Recast the rows from the start of the records through the line containing "right knee: (648, 440, 2)" as a numbered list, omitting blank lines.

(INFORMATION begins)

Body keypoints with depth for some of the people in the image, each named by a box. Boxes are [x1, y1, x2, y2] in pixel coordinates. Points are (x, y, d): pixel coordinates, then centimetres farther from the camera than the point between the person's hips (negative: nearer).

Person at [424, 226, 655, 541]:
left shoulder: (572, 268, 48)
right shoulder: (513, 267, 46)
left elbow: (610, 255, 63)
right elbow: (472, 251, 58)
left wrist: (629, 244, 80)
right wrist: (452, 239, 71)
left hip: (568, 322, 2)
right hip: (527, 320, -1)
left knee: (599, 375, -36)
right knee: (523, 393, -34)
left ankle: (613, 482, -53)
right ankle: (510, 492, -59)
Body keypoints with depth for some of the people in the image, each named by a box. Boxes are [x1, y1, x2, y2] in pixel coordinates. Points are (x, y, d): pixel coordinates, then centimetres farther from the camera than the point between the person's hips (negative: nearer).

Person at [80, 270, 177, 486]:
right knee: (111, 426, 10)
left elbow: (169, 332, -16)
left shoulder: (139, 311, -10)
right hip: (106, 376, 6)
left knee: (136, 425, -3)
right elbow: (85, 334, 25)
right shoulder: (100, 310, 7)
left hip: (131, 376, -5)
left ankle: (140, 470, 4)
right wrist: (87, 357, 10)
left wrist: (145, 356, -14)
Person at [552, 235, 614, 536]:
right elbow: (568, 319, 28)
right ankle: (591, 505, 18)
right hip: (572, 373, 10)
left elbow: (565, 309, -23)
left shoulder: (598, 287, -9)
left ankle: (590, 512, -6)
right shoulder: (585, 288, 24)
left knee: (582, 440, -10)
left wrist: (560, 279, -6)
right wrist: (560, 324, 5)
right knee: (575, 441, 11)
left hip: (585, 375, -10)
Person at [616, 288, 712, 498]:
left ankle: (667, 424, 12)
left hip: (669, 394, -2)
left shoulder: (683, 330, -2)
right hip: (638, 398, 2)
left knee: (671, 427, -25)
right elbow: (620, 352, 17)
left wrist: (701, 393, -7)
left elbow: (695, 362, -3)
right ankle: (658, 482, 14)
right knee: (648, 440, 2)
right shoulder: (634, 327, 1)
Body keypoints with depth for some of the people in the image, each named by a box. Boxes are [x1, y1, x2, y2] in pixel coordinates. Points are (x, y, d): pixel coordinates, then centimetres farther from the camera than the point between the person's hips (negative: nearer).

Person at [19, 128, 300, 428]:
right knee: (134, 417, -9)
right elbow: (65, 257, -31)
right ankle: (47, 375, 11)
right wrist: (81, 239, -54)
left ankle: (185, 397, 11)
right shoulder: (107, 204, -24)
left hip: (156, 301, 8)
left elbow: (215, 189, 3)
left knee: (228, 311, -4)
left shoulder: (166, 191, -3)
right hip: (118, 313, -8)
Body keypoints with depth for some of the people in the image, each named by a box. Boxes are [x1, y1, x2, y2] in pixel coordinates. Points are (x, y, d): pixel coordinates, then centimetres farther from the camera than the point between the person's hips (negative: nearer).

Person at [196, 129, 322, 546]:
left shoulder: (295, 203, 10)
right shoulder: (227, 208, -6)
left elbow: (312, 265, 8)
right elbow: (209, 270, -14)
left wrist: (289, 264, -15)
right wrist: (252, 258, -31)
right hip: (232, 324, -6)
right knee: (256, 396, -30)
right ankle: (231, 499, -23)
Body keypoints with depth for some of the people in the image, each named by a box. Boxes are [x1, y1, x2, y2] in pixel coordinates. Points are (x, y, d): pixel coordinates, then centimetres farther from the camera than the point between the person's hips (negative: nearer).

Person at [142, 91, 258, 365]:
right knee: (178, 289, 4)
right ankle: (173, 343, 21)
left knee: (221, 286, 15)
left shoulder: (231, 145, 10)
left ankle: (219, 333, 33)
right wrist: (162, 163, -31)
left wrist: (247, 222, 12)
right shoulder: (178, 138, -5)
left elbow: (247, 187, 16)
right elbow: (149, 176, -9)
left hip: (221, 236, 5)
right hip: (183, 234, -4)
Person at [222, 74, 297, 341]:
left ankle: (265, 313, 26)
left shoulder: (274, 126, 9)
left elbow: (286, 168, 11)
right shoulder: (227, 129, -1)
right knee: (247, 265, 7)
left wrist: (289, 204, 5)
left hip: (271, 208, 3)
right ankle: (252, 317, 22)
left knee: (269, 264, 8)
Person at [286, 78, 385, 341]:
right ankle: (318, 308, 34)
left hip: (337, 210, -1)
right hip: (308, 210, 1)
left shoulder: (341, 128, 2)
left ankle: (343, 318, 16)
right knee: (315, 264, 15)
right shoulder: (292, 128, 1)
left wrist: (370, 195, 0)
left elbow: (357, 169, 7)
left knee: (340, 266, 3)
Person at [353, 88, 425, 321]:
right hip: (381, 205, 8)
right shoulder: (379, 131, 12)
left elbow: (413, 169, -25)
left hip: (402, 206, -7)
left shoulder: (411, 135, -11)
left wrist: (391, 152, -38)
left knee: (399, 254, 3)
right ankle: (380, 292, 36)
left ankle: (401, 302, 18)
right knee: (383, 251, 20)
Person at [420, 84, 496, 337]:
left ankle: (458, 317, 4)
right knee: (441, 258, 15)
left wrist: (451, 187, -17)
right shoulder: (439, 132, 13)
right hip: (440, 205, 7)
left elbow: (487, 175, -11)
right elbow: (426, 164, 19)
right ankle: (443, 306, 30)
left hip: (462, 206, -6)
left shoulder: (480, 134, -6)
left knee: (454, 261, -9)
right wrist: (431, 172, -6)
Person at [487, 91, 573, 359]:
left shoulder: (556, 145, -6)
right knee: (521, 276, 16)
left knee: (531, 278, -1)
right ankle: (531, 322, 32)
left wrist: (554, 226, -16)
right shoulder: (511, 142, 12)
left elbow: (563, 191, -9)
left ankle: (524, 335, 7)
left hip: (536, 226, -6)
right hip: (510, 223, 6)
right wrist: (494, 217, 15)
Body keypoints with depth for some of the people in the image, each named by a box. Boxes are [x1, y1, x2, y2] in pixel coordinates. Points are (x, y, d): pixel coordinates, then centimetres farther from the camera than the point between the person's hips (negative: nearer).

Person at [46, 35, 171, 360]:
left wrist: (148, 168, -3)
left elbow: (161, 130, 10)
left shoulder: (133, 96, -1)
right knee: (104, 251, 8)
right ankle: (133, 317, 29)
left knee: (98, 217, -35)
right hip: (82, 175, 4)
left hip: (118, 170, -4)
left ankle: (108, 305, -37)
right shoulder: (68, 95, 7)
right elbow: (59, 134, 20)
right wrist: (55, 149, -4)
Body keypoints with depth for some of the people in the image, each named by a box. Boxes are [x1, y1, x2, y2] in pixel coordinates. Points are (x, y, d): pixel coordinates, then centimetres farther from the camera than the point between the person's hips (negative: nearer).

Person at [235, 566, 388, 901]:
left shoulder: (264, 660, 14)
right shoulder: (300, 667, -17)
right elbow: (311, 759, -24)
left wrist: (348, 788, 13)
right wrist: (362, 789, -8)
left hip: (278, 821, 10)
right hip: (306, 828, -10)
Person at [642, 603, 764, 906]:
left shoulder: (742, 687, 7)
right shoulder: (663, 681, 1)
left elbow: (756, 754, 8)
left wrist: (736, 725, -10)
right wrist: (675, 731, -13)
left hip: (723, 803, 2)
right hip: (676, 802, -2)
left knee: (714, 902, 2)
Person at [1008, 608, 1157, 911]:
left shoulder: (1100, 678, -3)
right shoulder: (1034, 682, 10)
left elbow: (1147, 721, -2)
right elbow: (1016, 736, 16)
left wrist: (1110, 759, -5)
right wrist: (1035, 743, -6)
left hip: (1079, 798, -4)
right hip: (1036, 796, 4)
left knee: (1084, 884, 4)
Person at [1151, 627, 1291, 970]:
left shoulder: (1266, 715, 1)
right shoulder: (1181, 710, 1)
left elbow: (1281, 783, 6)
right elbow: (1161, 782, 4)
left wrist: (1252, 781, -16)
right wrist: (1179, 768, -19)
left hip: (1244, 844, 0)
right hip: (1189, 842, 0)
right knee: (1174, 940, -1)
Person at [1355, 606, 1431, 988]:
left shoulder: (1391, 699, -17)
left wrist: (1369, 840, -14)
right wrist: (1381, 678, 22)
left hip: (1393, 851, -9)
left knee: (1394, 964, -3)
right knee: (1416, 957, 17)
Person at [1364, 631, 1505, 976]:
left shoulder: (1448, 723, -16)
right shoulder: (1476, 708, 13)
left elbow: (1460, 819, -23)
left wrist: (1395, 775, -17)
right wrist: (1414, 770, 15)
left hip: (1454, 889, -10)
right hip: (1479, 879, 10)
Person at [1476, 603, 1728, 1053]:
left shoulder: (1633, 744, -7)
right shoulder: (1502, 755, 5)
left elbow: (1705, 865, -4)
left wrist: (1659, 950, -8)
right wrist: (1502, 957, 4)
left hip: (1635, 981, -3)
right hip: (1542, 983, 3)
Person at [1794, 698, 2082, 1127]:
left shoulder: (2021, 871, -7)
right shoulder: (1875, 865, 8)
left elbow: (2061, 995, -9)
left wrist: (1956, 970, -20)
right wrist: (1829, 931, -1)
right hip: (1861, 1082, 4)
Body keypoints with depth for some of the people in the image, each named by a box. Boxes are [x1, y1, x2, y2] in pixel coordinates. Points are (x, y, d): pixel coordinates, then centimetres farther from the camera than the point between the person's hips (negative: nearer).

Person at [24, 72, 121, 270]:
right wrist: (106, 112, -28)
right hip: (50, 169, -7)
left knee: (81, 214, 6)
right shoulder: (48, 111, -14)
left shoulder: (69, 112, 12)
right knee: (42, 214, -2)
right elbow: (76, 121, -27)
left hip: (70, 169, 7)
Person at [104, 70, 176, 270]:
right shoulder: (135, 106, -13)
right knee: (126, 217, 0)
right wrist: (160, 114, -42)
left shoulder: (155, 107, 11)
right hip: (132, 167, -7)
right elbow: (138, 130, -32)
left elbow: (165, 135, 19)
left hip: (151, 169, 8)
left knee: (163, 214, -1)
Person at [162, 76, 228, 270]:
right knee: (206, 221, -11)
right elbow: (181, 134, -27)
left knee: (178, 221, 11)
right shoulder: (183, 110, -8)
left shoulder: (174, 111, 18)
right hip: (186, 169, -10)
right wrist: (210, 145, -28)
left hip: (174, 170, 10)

(INFORMATION ends)

### SOLUTION
1. Body keypoints with depth for some of the people in the image, each named by a box. Boxes are [x1, y1, x2, y2] in pixel coordinates. Points are (x, y, d): pixel coordinates, then centimetres farther from the camera than the point between the person's hips (negative: nearer).
2. Person at [424, 226, 655, 541]:
3. left shoulder: (572, 268, 48)
4. right shoulder: (513, 267, 46)
5. left elbow: (610, 255, 63)
6. right elbow: (472, 251, 58)
7. left wrist: (629, 244, 80)
8. right wrist: (452, 239, 71)
9. left hip: (568, 322, 2)
10. right hip: (527, 320, -1)
11. left knee: (599, 375, -36)
12. right knee: (523, 393, -34)
13. left ankle: (613, 482, -53)
14. right ankle: (510, 492, -59)
15. Body keypoints with depth for some of the people in the image, each named by a box. Boxes are [x1, y1, x2, y2] in pixel coordinates. Points are (x, y, d): pixel coordinates, then centimetres farther from the camera than the point between the person's hips (negative: nearer).
16. Person at [80, 270, 177, 486]:
17. right knee: (111, 426, 10)
18. left elbow: (169, 332, -16)
19. left shoulder: (139, 311, -10)
20. right hip: (106, 376, 6)
21. left knee: (136, 425, -3)
22. right elbow: (85, 334, 25)
23. right shoulder: (100, 310, 7)
24. left hip: (131, 376, -5)
25. left ankle: (140, 470, 4)
26. right wrist: (87, 357, 10)
27. left wrist: (145, 356, -14)
28. Person at [552, 235, 614, 536]:
29. right elbow: (568, 319, 28)
30. right ankle: (591, 505, 18)
31. right hip: (572, 373, 10)
32. left elbow: (565, 309, -23)
33. left shoulder: (598, 287, -9)
34. left ankle: (590, 512, -6)
35. right shoulder: (585, 288, 24)
36. left knee: (582, 440, -10)
37. left wrist: (560, 279, -6)
38. right wrist: (560, 324, 5)
39. right knee: (575, 441, 11)
40. left hip: (585, 375, -10)
41. Person at [616, 288, 712, 498]:
42. left ankle: (667, 424, 12)
43. left hip: (669, 394, -2)
44. left shoulder: (683, 330, -2)
45. right hip: (638, 398, 2)
46. left knee: (671, 427, -25)
47. right elbow: (620, 352, 17)
48. left wrist: (701, 393, -7)
49. left elbow: (695, 362, -3)
50. right ankle: (658, 482, 14)
51. right knee: (648, 440, 2)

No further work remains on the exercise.